Blick von der Hotelterrasse auf den Säuling, Füssens Hausberg (Foto: Willi)

 Den gastrokulturellen Leitakzent für die folgenden Tage setzte schon auf der Hinfahrt die Mittagspause in Günzburg. Zur Leitkultur der Bayern und der bayerischen Schwaben gehört bekanntlich die möglichst vor dem Zwölf-Uhr-Läuten zu verzehrende Weißwurst samt Brezel und Weißbier. Der gute Wille, uns der einheimischen Sitte anzupassen, erhielt allerdings einen kleinen Dämpfer dadurch, dass unserem Gasthaus in der Günzburger Fußgängerzone erstens Brezn nicht zu Gebote standen, sondern nur Semmeln; dass zweitens angesichts unseres vielköpfigen Ansturms die junge Bedienung in Panik geriet und dass drittens überhaupt die Weißwürste ausgingen. Na ja, an Weißbier fehlte es jedenfalls nicht...

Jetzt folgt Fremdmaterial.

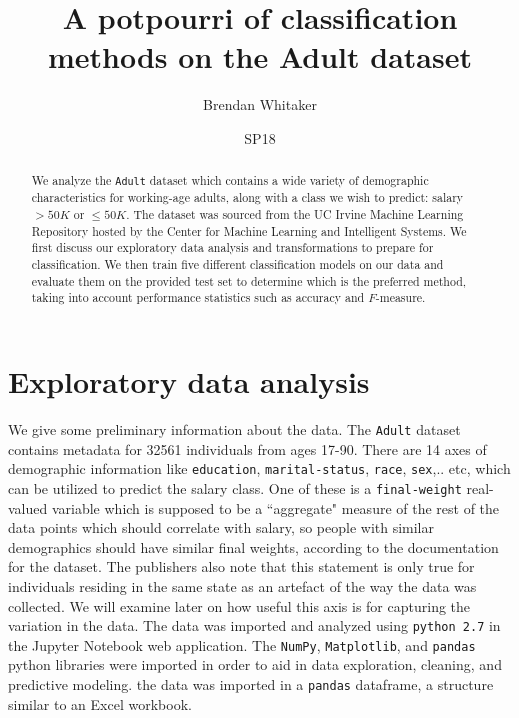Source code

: \documentclass[11pt,oneside,reqno]{amsart}
\theoremstyle{plain}
\theoremstyle{definition}
\theoremstyle{remark}
\newcommand{\inlinecode}{\texttt}
\begin{document}
\begin{abstract}
We analyze the \inlinecode{Adult} dataset which contains a wide variety of demographic characteristics for working-age adults, along with a class we wish to predict: salary $>50K$ or $\leq 50K$. The dataset was sourced from the UC Irvine Machine Learning Repository hosted by the Center for Machine Learning and Intelligent Systems. We first discuss our exploratory data analysis and transformations to prepare for classification. We then train five different classification models on our data and evaluate them on the provided test set to determine which is the preferred method, taking into account performance statistics such as accuracy and $F$-measure. 
\end{abstract}
\title{A potpourri of classification methods on the Adult dataset}
\date{SP18}
\author[Brendan Whitaker]{Brendan Whitaker}
\maketitle
\tableofcontents

\section{Exploratory data analysis}

We give some preliminary information about the data. The \inlinecode{Adult} dataset contains metadata for 32561 individuals from ages 17-90. There are 14 axes of demographic information like \inlinecode{education}, \inlinecode{marital-status}, \inlinecode{race}, \inlinecode{sex},.. etc, which can be utilized to predict the salary class. One of these is a \inlinecode{final-weight} real-valued variable which is supposed to be a ``aggregate" measure of the rest of the data points which should correlate with salary, so people with similar demographics should have similar final weights, according to the documentation for the dataset. The publishers also note that this statement is only true for individuals residing in the same state as an artefact of the way the data was collected. We will examine later on how useful this axis is for capturing the variation in the data. The data was imported and analyzed using \inlinecode{python 2.7} in the Jupyter Notebook web application. The \inlinecode{NumPy}, \inlinecode{Matplotlib}, and \inlinecode{pandas} python libraries were imported in order to aid in data exploration, cleaning, and predictive modeling. the data was imported in a \inlinecode{pandas} dataframe, a structure similar to an Excel workbook. 
\end{document}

 Auf der ganzen Fahrt strukturierten jedenfalls unsere Biergartenbesuche die Tage aufs schönste. In Erinnerung dürften der lauschige Biergarten der Ettaler Mühle bleiben (wo unsere Gruppe wohl einen Großteil des Steinpilzvorrats verzehrte), und ganz besonders der wunderschön am Wasser gelegene Biergarten in Uffing am Staffelsee. Unter schattigen alten Bäumen an einem Spätsommernachmittag müßig den Segelbooten und dem Spiel des Lichts auf der Wasseroberfläche zuzuschauen, im Hintergrund die Berge im Sonnenglast  –  und vor sich einen großen Teller mit Kartoffelsalat samt gegrillter Lachsforelle und eine Maß: Was kann erquicklicher sein? So erquicklich wenigstens, dass wir unseren Aufenthalt mit dem Einverständnis unseres Busfahrers außerplanmäßig eine Stunde verlängerten. Wie sagte unser Reiseleiter Edmund: Man muss im Urlaub auch mal zu sich selber kommen.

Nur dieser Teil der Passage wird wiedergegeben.